В этом состоянии нерешительности предпочтение императора в выборе между временной передышкой и началом активных действий не вызывало сомнений. И в конце совещания, в ходе которого, как говорили, его величеству пришлось столкнуться с сильным противодействием его плану, было принято решение о том, что нам придется двинуться вперед и начать наступление на Москву, от которой нас отделяло расстояние в двадцать дней походного марша. Среди тех, кто особенно горячо выступал против немедленного марша на Москву, назывались имена генерала Коленкура и генерала Мутона, а я лично могу подтвердить в качестве несомненного факта, что обер-гофмаршал двора Дюрок неоднократно пытался отговорить императора от осуществления этого проекта. Но все его попытки, натолкнувшись на волю императора, оказались бесполезными.
Мы шли по направлению к Смоленску.

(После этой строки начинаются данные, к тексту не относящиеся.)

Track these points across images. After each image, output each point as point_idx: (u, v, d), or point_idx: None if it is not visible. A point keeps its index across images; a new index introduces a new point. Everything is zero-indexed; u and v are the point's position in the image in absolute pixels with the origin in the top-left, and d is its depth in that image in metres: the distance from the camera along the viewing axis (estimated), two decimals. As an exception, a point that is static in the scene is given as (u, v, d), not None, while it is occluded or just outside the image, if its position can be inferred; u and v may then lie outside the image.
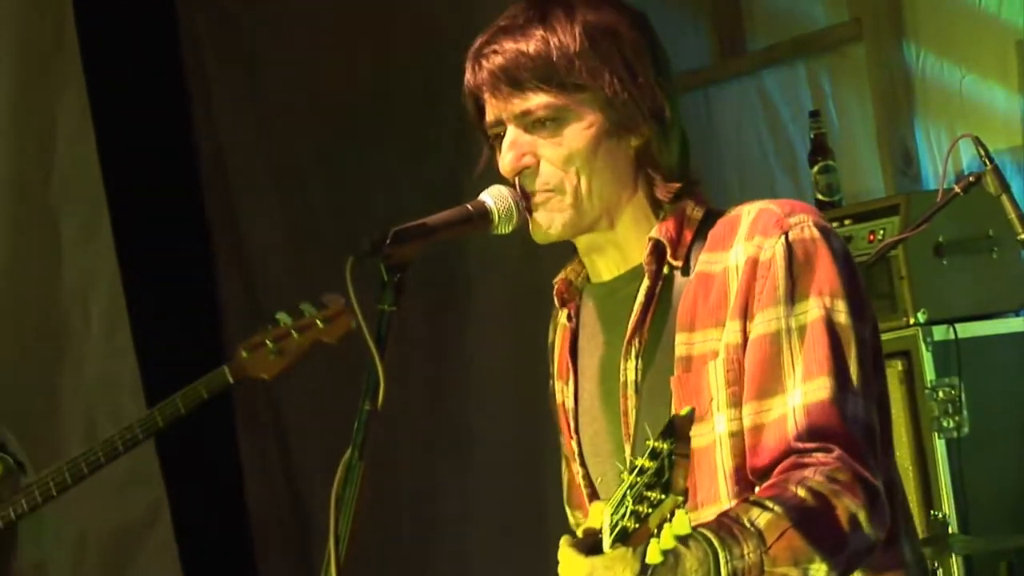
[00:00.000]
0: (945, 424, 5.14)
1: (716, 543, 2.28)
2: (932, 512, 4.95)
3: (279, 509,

Русские только что эвакуировали его, после того как сильно разграбили город и сожгли большинство складов. Мы вошли в город при свете пламени пожаров, но они были ничто по сравнению с тем, что ожидало нас в Москве. В Смоленске я обратил внимание на два здания, которые показались мне исключительно красивыми: кафедральный собор и епископальный дворец, занимавший территорию, которая сама по себе представляла настоящий город.